Re: Fileshare and illegally download now!
Nov 22, 2009, 14:45
dodge one wrote:
I've pretty much given up on posting in the 'Sound-tracks of our lives' threads because, generally speaking, they read more as vanity lists to me than actual music that was purchased.
There has been many times that i read those lists by various posters and thought to myself, Isn't that the same person who was only just recently explaining his or her near poverty existance? Yet is scrolling off every week, music that if actually purchased, would amount to Hundreds of dollars? If not Thousands? And i'm talking about recent releases too.
It just doesn't add up.



Speaking for myself, I'm a largely unpaid music journalist and PR companies send me free CDs of forthcoming releases, unsolicited, every week. That accounts for almost all of the new stuff I mention in my Soundtrack of our lives.

I know I'm in a priviledged position and grateful for it. The music I like, I try to review or write a feature about somewhere, which is the deal. I think even writing a one-liner on HH about how much I like a CD I've been sent helps to express thanks, too- someone might investigate the release on my recomendation and even pay for it.

Dodge, broadly I'm with you and Ian on this one. Though I do think that some sort of distinction should be made between downloading live, unavailable, radio session stuff free & illegally, and downloading the latest new release studio album without paying for it. In old school terms, it's the difference between bootleg LPs of live concerts, and pirate copies of new releases.

I may once or twice have downloaded some 'bootleg' unavailable material that is not available for me to buy or pay for. I've never pirated an otherwise available album.

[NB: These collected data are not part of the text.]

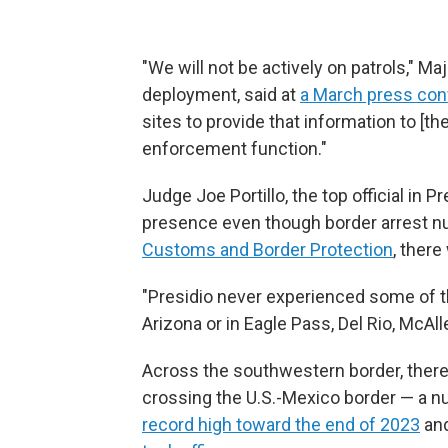
"We will not be actively on patrols," Ma
deployment, said at
a March press co
sites to provide that information to [th
enforcement function."
Judge Joe Portillo, the top official in 
presence even though border arrest nu
Customs and Border Protection
, ther
"Presidio never experienced some of th
Arizona or in Eagle Pass, Del Rio, McAlle
Across the southwestern border, ther
crossing the U.S.-Mexico border — a 
record high toward the end of 2023
and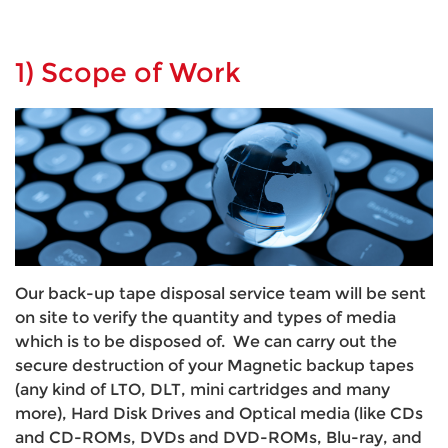
1) Scope of Work
Our back-up tape disposal service team will be sent
on site to verify the quantity and types of media
which is to be disposed of. We can carry out the
secure destruction of your Magnetic backup tapes
(any kind of LTO, DLT, mini cartridges and many
more), Hard Disk Drives and Optical media (like CDs
and CD-ROMs, DVDs and DVD-ROMs, Blu-ray, and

I can't afford many new releases but tend to buy old vinyl from 2nd hand record stores and charity shops. Also it maybe says something about our culture of priveledge and waste that many new release CDs can be bought in charity shops for a fraction of their price within a year of release, people get bored with them so quickly.

It's a complicated issue and the whole nature of the music industry is changing, the value of recorded music as such is being downgraded. I don't agree with stealing and I agree with musicians (and hey, even those evil capitalists who work in the offices getting the stuff out!) being paid for what they do. I also think that Pirate Bay as a news source on this story may ust be a tad biased and sensational. But- filsharing etc, right or wrong, is a reality the business is going to have to adapt to. You can't close the box.